* [Action item]:
Nothing may be left out or changed. Print every entry.
________________________
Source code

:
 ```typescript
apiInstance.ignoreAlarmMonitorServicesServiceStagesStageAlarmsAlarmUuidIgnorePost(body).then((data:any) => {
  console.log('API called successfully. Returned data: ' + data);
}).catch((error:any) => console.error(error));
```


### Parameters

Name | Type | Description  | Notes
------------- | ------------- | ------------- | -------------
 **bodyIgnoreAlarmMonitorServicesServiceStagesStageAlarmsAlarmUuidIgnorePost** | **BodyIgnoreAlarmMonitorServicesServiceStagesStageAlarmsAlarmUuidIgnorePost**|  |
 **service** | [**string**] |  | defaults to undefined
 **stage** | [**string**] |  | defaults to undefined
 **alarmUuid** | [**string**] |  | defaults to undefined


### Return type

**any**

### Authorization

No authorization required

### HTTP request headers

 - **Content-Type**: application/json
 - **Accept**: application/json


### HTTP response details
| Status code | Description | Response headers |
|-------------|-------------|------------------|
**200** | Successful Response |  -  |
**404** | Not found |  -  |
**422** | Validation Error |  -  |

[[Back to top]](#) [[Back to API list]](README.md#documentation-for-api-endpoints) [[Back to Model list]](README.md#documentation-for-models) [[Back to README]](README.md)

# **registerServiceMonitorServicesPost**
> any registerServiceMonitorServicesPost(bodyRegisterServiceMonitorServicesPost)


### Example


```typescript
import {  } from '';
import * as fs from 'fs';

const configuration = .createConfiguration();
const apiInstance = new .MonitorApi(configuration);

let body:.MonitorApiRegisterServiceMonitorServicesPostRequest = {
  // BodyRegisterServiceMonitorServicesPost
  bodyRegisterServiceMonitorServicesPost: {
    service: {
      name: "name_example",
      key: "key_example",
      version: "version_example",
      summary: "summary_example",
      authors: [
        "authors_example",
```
________________________
* [Answer to the exercise]:
Source code

:
 ```typescript
apiInstance.ignoreAlarmMonitorServicesServiceStagesStageAlarmsAlarmUuidIgnorePost(body).then((data:any) => {
  console.log('API called successfully. Returned data: ' + data);
}).catch((error:any) => console.error(error));
```


### Parameters

Name | Type | Description  | Notes
------------- | ------------- | ------------- | -------------
 **bodyIgnoreAlarmMonitorServicesServiceStagesStageAlarmsAlarmUuidIgnorePost** | **BodyIgnoreAlarmMonitorServicesServiceStagesStageAlarmsAlarmUuidIgnorePost**|  |
 **service** | [**string**] |  | defaults to undefined
 **stage** | [**string**] |  | defaults to undefined
 **alarmUuid** | [**string**] |  | defaults to undefined


### Return type

**any**

### Authorization

No authorization required

### HTTP request headers

 - **Content-Type**: application/json
 - **Accept**: application/json


### HTTP response details
| Status code | Description | Response headers |
|-------------|-------------|------------------|
**200** | Successful Response |  -  |
**404** | Not found |  -  |
**422** | Validation Error |  -  |

[[Back to top]](#) [[Back to API list]](README.md#documentation-for-api-endpoints) [[Back to Model list]](README.md#documentation-for-models) [[Back to README]](README.md)

# **registerServiceMonitorServicesPost**
> any registerServiceMonitorServicesPost(bodyRegisterServiceMonitorServicesPost)


### Example


```typescript
import {  } from '';
import * as fs from 'fs';

const configuration = .createConfiguration();
const apiInstance = new .MonitorApi(configuration);

let body:.MonitorApiRegisterServiceMonitorServicesPostRequest = {
  // BodyRegisterServiceMonitorServicesPost
  bodyRegisterServiceMonitorServicesPost: {
    service: {
      name: "name_example",
      key: "key_example",
      version: "version_example",
      summary: "summary_example",
      authors: [
        "authors_example",
```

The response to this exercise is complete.